Fact or Fiction: Improving the NBA in-season tournament

As we projected when we announced its structure, the NBA's first in-season tournament was a huge success. The oracle you deserve is Fact or Fiction

First time in forever, pre-Christmas basketball had actual stakes. LeBron James' Los Angeles Lakers will face Tyrese Haliburton's Indiana Pacers, a youthful team led by a rising star seeking a franchise title for the first time since the ABA.

James told reporters after his team's semifinal blowout of the New Orleans Pelicans, the worst game of the knockout rounds but still an experience because we can never be reminded how wild it is that a soon-to-be-39-year-old can dominate a 20-something game: "Adam Silver is a genius.

Note the intriguing contrast between the Lakers' size and experience and the Pacers' quickness and youth.
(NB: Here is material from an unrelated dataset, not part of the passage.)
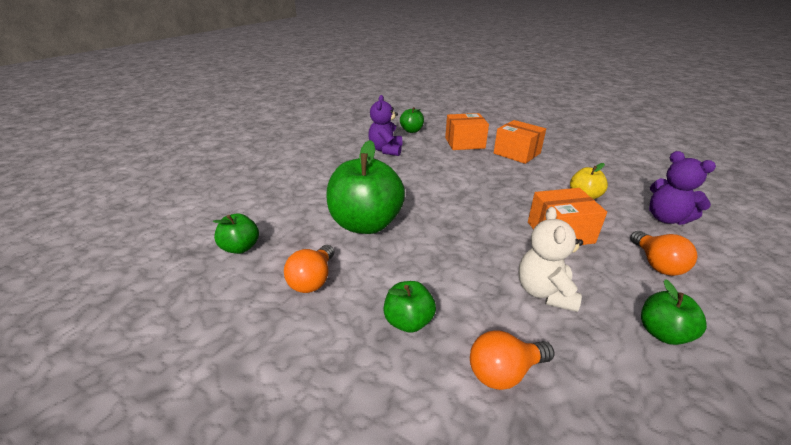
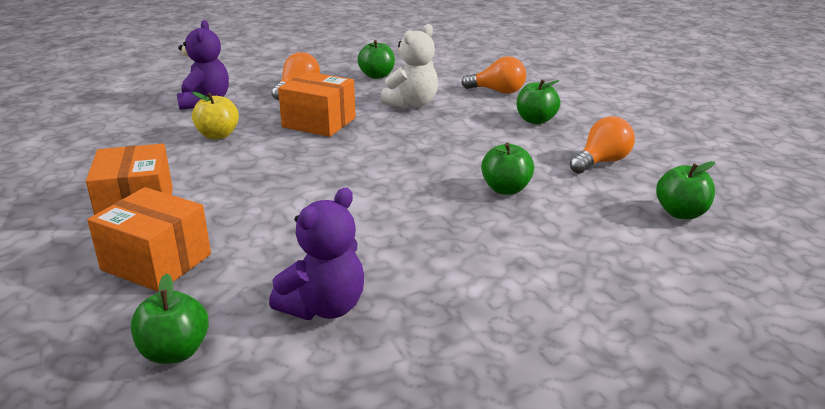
camera: 145 degrees left, 5 degrees down
(366, 224) = (506, 189): green apple -> green apple, size x0.49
Haliburton, who sees everything, and James, who has seen everything, play chess

I appreciate the styled courts because one of my children asked, "Wait, why is the floor like that?" She learned about the tournament and knew what was going on each time she viewed it. If a 7-year-old can figure this out in minutes, everyone should spot the IST.
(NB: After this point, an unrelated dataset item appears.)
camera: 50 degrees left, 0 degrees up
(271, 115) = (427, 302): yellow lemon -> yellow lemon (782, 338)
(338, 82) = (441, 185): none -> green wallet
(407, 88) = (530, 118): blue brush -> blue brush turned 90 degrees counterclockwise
Avoid making the courts so slippery next time. Perhaps the state's coolest high school gyms could host the games. Definitely improve City Edition shirts. Continue creativity workshops here

We need a week or something to play consecutive in-season tournament games. Spacing them out eliminated drama from the first three pool games. Most people found sometimes, Oh, tonight is a tournament game. While some teams were three games in, the Raptors played their first. When the stakes were determined on the final night, interest jumped tenfold

24 teams must play simultaneously on the last day of pool play. There are six groups of five teams, thus not everyone can play one night. That will wait till the league has 32 teams.